Top of Extracted information

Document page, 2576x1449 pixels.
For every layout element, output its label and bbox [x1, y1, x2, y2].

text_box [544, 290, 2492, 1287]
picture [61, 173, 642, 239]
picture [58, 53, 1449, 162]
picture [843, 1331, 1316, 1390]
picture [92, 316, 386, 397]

Bottom of Extracted information

* _What to do_
Every entry needs to be copied again exactly.

* _Written solution_
Document page, 2576x1449 pixels.
For every layout element, output its label and bbox [x1, y1, x2, y2].

text_box [544, 290, 2492, 1287]
picture [61, 173, 642, 239]
picture [58, 53, 1449, 162]
picture [843, 1331, 1316, 1390]
picture [92, 316, 386, 397]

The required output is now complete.